An Integral Take on Power
These are my notes written following a meeting of my Integral mind group on June 10. Robb Smith, the author of the course we are studying, Build Your Integral Life, devoted a short lesson to the topic of power but, oddly, failed to place it in a proper Integral context. This is my attempt to remedy that, using the 4 Quadrants and Integral Stages of development.
· We agreed with the standard dictionary definitions of ‘power,’ which can be stated roughly as the capacity or ability of a person to cause something to happen in the world.
· The four types of power identified by Robb Smith – capital power, political power, cultural power, and platform power – are easily mapped in a 4-quadrant diagram. The first, second, and fourth types in the list belong in the LR quadrant. Cultural power goes to the lower left. What about the UL? Does power show up in the consciousness of the individual? You bet, as we will see.
· Re capital power, I note something of a bias in RS’s thinking: what about labor power? Capital/labor is a basic polarity in a modern social system. Power exists in both poles.
· How does power show up in the integral spectrum of development? We tried to answer this question by looking at power in the stages of development, beginning with Stage 0, Infrared-archaic, up through Stage 6, Turquoise-integral.
The operational question is, what kind of power does an individual have at each level of development?
With each higher level of development, an individual acquires greater complexity or capacity in numerous lines. Power increases from lower to higher in the usual transcend-and-include process, which means power at lower stages is not lost during development but carried forward into higher stages.
At Stage 0, Infrared, an infant has the power to influence the behavior of parents or other adults that may be in the vicinity by crying, screaming, and other behaviors.

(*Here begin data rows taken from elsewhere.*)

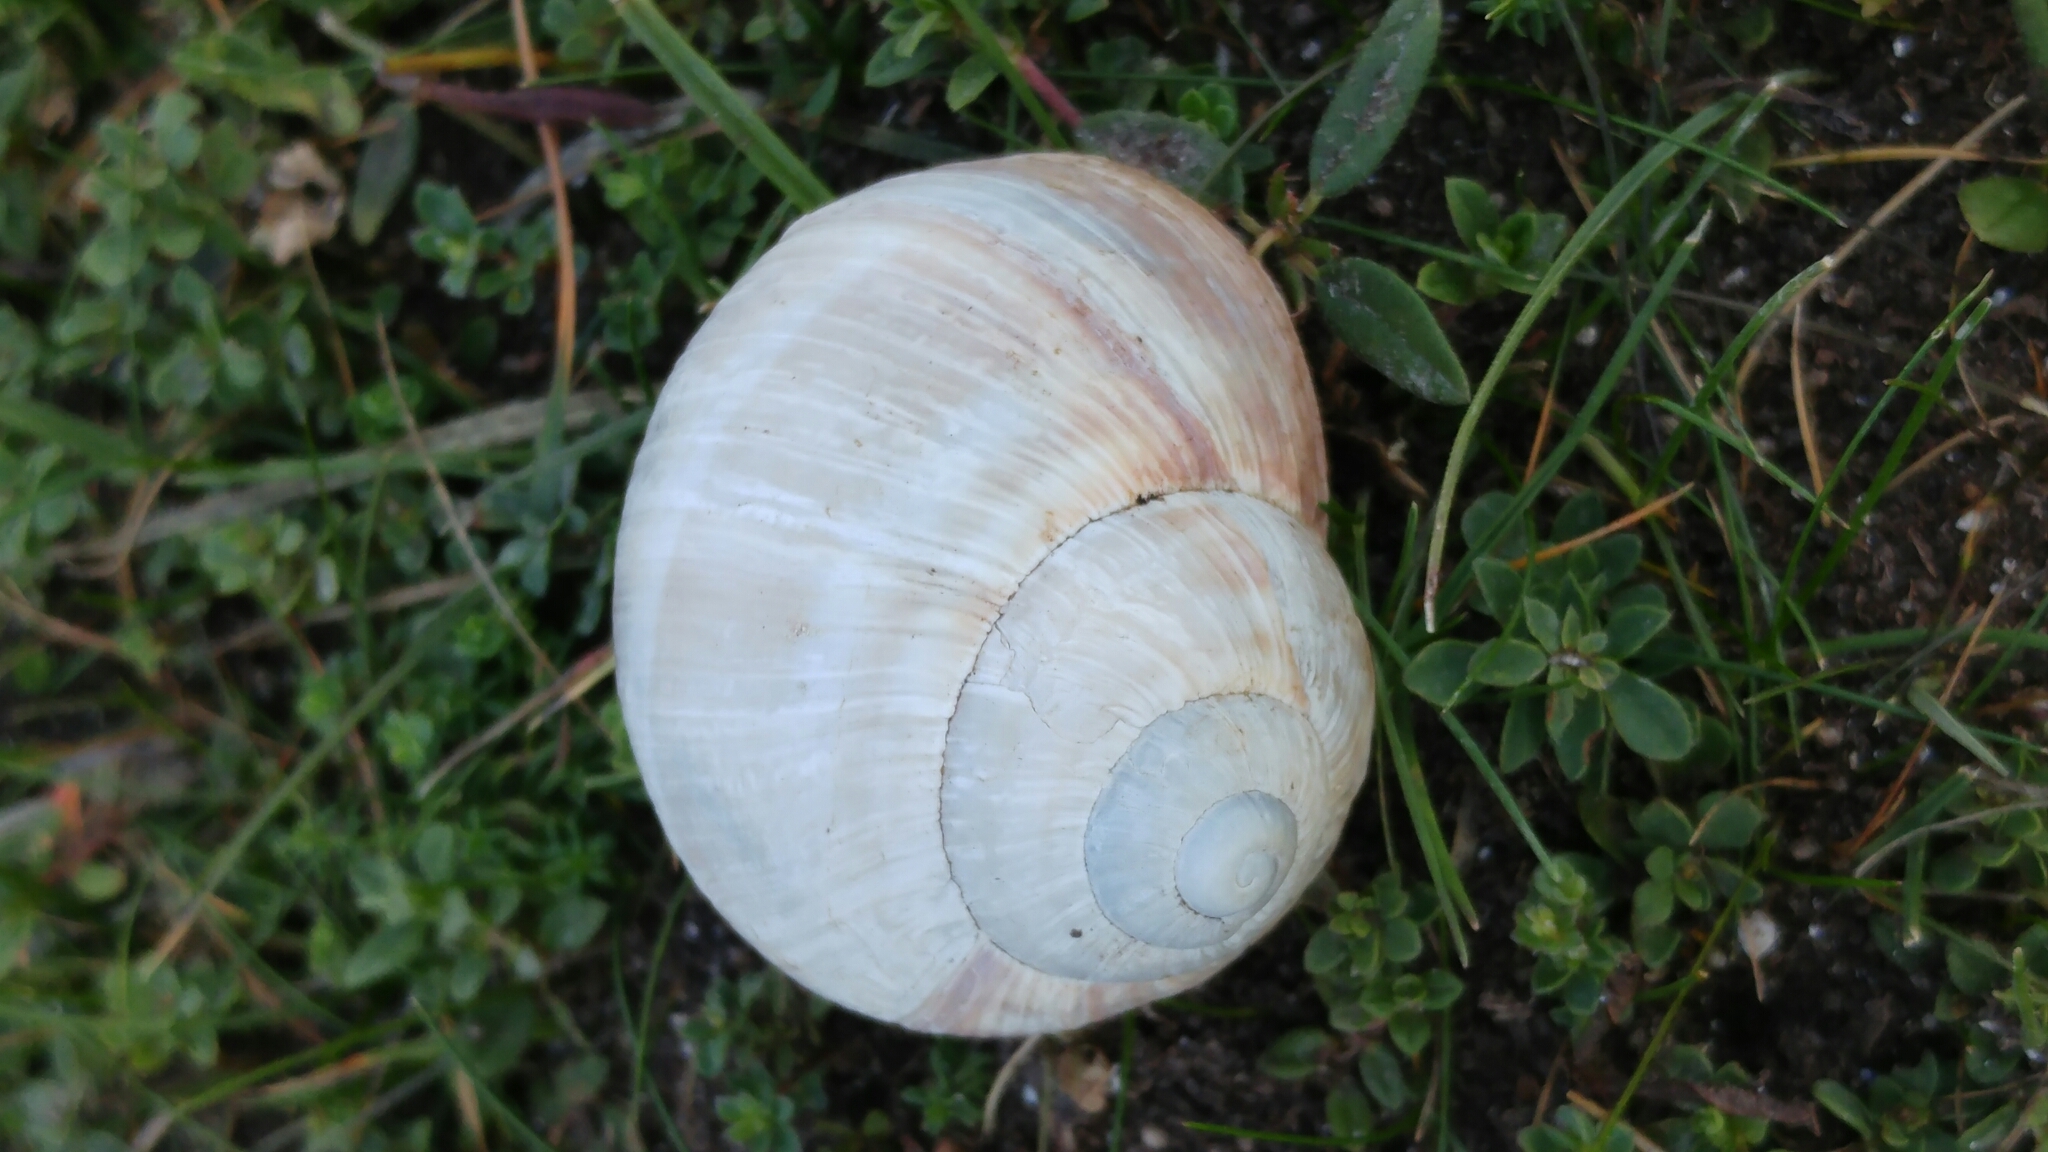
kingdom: Animalia
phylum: Mollusca
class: Gastropoda
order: Stylommatophora
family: Helicidae
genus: Helix
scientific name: Helix pomatia
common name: Roman snail
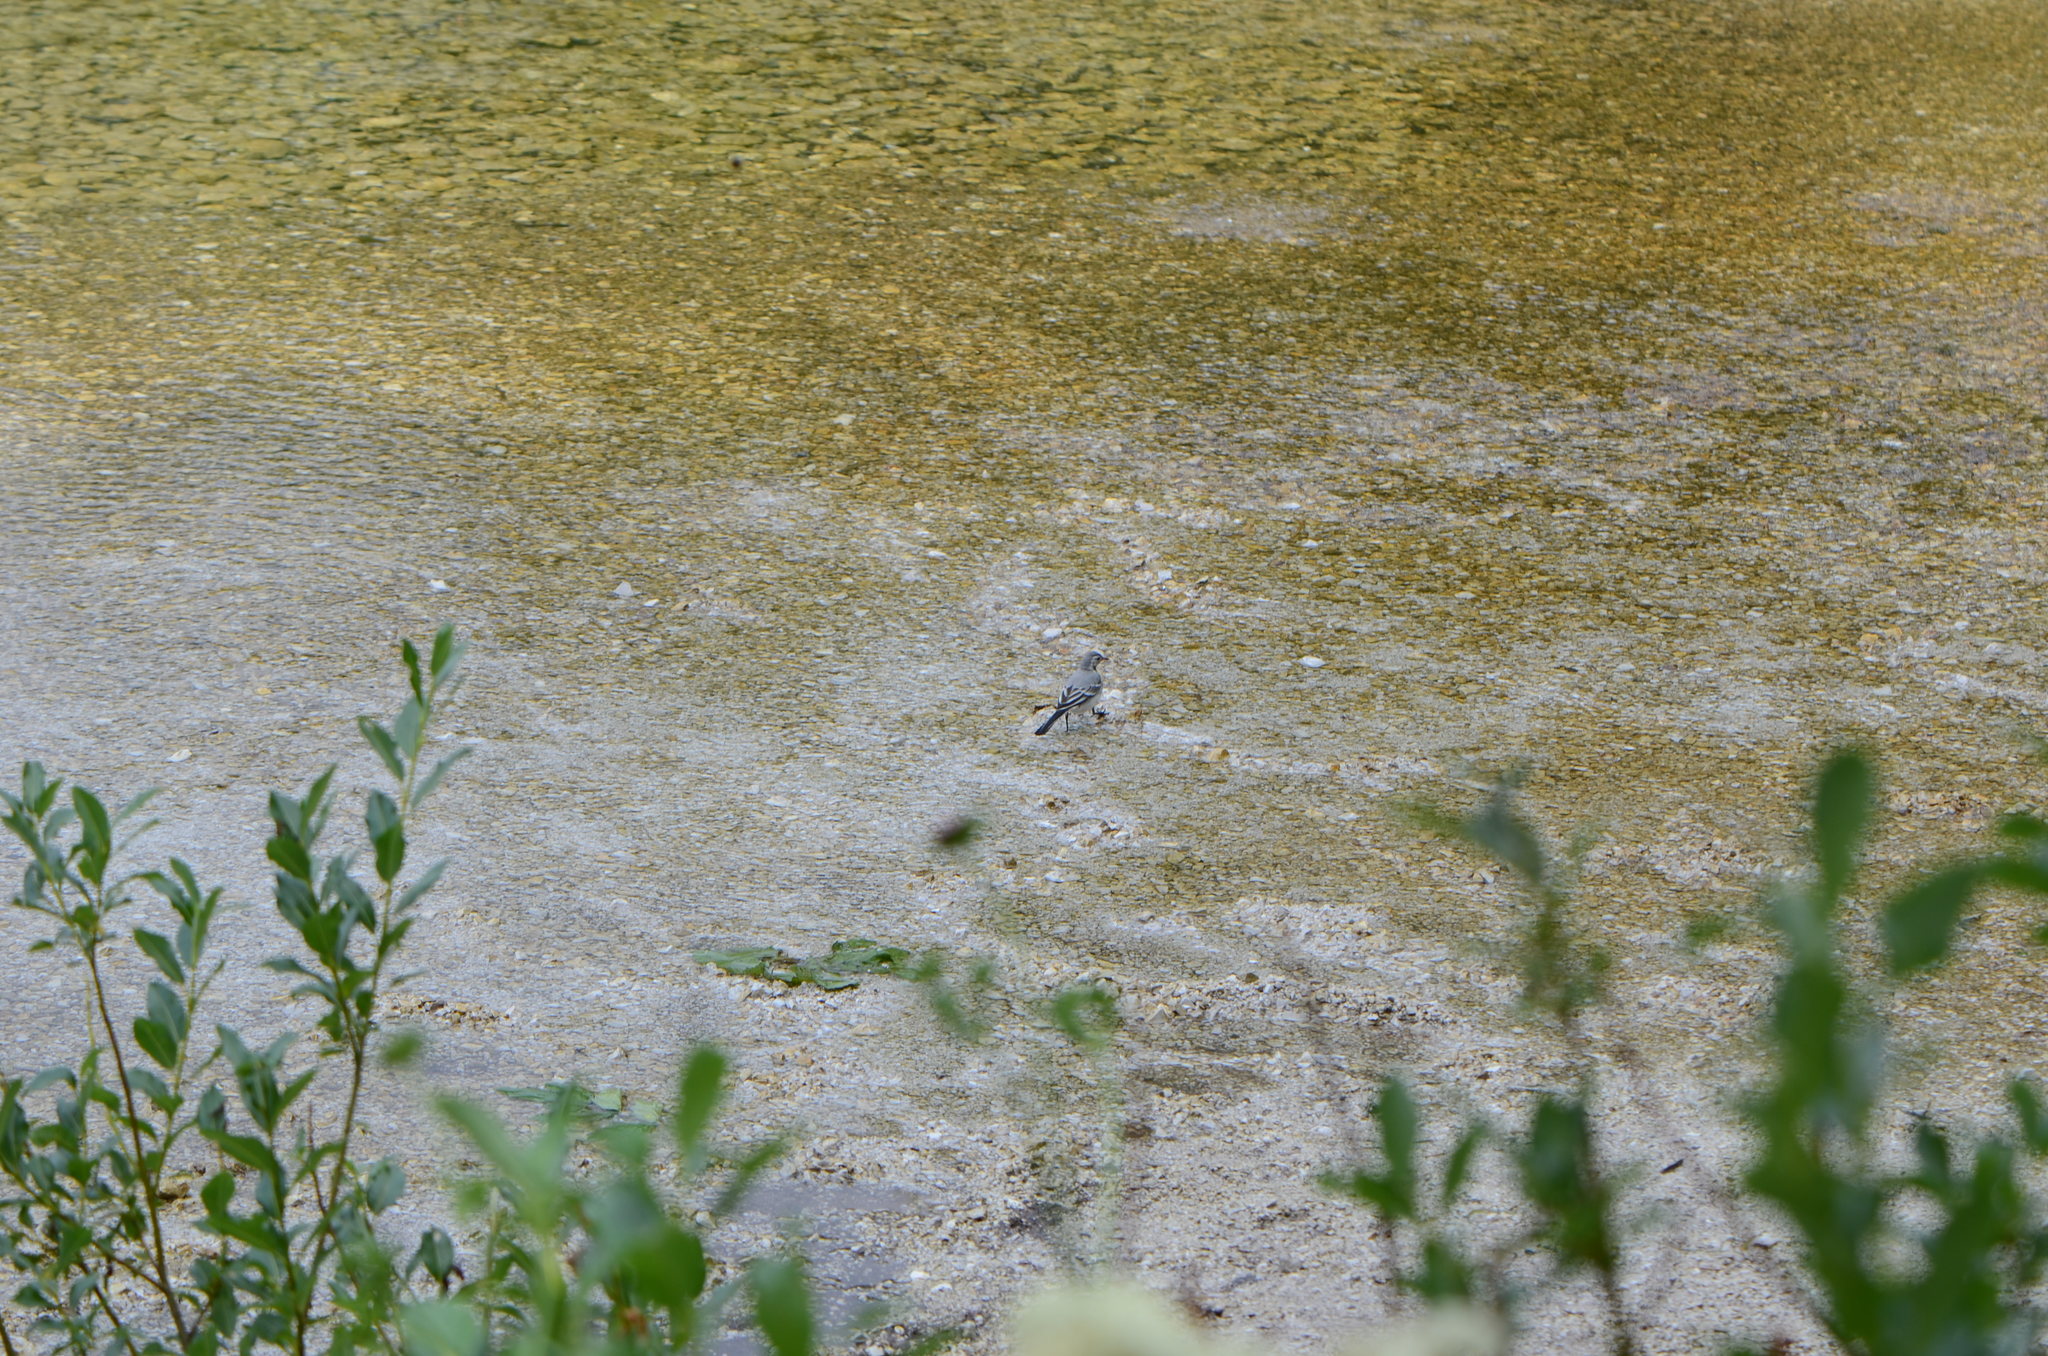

At Stage 1, Magenta, a toddler has an increasing capacity to manipulate physical objects including its own body parts.
At Stage 2, Red, a person starts to acquire language as an instrument of power. They also have the power to act on their egocentric aggressive and sexual impulses, which can cause real trouble for the community and even lead to war.
At Stage 3, Amber, the individual has the power to control their impulses and conform to the rules and roles of the religious community, kingdom, or state.
At Stage 4, Orange, adults have the power to use freedom, reason, education, property, money, social connections, and industrial technology to achieve fulfillment of their secular life goals.
At Stage 5, Green, a person has the power to use advanced informational technology to work toward advancing the values of equality, social justice, multiculturalism, environmentalism, and global peace.
At Stage 6, Turquoise, a person has the power to use an Integral world view, combined with deep spiritual insight to promote a holistic, compassionate approach to problems that humans face in all four quadrants: mental health, cultural conflicts, medical problems, and system dysfunctions of all kinds: economic, political, environmental, etc.
Integral Theory holds that development from lower stages to higher produces an increase of complexity at each higher stage. My analysis shows that one element of complexity increase is power and that perhaps power should be considered as a multiple intelligence in its own right.